| What to work on |
(1) Repeat the section of the Towson basketball text from "- Head coach: Pat" to "Arena, in 2013–14." word for word.
(2) Turn the paragraph of the Towson basketball text beginning "The 2012–13 Towson Tigers men's basketball team represented" into a short bulleted list that keeps its main facts.

| Reading text |
——
- Conference: Colonial Athletic Association
- Record: 18–13 (13–5 CAA)
- Head coach: Pat Skerry (2nd season);
- Assistant coaches: Kevin Clark; Luke Murray; Bruce Shingler;
- Home arena: Towson Center

= 2012–13 Towson Tigers men's basketball team =

American college basketball season

The 2012–13 Towson Tigers men's basketball team represented Towson University during the 2012–13 NCAA Division I men's basketball season. The Tigers, led by second year head coach Pat Skerry, played their home games at the Towson Center and were members of the Colonial Athletic Association. Due to low APR scores, the Tigers were ineligible for post season play, including the CAA Tournament. They finished the season 18–13, 13–5 in CAA play to finish in a tie for second place. This was the Tigers' last season playing home games at the Towson Center as they moved to their new home, Tiger Arena, in 2013–14.
——
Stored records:
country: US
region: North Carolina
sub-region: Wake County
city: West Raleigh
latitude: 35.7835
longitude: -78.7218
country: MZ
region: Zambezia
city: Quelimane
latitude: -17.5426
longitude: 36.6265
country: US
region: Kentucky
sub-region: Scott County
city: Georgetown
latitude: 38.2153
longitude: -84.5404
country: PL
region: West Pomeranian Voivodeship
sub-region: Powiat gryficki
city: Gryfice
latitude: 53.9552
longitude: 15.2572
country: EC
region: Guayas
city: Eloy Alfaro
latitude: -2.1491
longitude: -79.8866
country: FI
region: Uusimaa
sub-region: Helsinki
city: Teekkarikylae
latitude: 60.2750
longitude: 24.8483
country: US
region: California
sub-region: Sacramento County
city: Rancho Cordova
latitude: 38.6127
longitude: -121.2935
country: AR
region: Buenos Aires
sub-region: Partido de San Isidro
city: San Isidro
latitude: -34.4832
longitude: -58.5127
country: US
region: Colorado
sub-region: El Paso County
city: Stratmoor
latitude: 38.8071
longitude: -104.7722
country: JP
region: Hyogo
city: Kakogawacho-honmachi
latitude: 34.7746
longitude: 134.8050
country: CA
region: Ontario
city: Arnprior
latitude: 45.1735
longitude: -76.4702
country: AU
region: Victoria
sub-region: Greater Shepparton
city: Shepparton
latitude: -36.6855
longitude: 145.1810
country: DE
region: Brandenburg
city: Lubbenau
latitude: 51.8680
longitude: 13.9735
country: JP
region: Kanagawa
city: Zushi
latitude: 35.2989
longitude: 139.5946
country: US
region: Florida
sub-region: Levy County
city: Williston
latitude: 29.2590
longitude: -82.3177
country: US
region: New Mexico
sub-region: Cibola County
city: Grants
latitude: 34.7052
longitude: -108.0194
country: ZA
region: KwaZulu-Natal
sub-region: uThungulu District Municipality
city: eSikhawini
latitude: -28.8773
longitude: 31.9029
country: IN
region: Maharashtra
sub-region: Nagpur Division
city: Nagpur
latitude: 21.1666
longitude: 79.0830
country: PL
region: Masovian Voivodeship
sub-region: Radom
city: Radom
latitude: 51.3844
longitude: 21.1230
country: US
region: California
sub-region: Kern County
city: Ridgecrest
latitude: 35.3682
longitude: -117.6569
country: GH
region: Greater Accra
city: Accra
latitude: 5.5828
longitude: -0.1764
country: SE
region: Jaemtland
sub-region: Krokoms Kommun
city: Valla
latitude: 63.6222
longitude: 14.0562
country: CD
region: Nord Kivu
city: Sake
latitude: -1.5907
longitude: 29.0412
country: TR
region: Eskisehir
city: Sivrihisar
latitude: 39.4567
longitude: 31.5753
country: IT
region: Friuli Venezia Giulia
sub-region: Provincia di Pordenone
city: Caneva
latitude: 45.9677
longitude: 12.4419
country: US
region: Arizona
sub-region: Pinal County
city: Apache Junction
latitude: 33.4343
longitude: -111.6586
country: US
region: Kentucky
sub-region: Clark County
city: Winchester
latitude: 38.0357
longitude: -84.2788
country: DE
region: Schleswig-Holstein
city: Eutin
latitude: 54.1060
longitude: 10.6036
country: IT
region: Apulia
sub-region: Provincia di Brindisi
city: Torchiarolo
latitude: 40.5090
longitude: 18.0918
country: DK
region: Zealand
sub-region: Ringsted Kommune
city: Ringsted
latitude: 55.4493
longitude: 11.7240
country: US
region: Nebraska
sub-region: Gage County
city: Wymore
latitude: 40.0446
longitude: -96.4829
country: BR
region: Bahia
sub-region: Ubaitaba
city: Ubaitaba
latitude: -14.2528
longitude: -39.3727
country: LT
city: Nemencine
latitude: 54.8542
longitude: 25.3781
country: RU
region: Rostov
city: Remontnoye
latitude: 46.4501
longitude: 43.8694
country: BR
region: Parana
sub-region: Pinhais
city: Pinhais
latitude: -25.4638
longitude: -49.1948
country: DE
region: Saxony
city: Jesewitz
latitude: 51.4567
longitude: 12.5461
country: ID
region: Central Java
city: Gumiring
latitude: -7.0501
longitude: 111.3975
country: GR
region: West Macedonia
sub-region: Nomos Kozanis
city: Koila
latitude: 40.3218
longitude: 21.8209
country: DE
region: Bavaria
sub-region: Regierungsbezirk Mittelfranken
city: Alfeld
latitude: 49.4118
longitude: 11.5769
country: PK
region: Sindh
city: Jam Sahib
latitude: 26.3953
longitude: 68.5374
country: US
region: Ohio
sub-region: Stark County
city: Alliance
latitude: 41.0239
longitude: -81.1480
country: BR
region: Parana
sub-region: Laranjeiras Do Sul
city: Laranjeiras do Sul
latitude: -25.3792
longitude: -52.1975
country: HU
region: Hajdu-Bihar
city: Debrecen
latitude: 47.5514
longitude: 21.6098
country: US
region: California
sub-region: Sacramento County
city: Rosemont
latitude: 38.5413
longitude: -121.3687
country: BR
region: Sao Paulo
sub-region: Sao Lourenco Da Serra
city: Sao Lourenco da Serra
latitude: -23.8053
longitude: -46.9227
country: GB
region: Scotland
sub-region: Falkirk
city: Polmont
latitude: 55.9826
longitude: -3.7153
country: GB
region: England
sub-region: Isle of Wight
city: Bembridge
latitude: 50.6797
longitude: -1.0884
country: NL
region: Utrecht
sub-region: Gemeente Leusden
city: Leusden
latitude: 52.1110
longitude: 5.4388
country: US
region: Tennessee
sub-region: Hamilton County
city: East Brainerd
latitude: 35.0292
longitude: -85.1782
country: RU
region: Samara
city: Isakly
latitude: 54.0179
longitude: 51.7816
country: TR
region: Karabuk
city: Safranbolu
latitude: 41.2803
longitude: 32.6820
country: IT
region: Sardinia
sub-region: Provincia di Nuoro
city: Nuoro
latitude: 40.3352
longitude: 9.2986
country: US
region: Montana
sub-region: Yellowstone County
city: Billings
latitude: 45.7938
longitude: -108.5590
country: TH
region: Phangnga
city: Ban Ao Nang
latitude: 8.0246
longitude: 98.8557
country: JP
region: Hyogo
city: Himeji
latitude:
——
| Task answers |
(1)
- Head coach: Pat Skerry (2nd season);
- Assistant coaches: Kevin Clark; Luke Murray; Bruce Shingler;
- Home arena: Towson Center

= 2012–13 Towson Tigers men's basketball team =

American college basketball season

The 2012–13 Towson Tigers men's basketball team represented Towson University during the 2012–13 NCAA Division I men's basketball season. The Tigers, led by second year head coach Pat Skerry, played their home games at the Towson Center and were members of the Colonial Athletic Association. Due to low APR scores, the Tigers were ineligible for post season play, including the CAA Tournament. They finished the season 18–13, 13–5 in CAA play to finish in a tie for second place. This was the Tigers' last season playing home games at the Towson Center as they moved to their new home, Tiger Arena, in 2013–14.

(2)
- Represented Towson University in the 2012–13 NCAA Division I men's basketball season
- Led by second-year head coach Pat Skerry
- Played home games at the Towson Center
- Member of the Colonial Athletic Association
- Ineligible for postseason play, including the CAA Tournament, because of low APR scores
- Finished 18–13 overall and 13–5 in CAA play, tied for second place
- Last season at the Towson Center; moved to Tiger Arena in 2013–14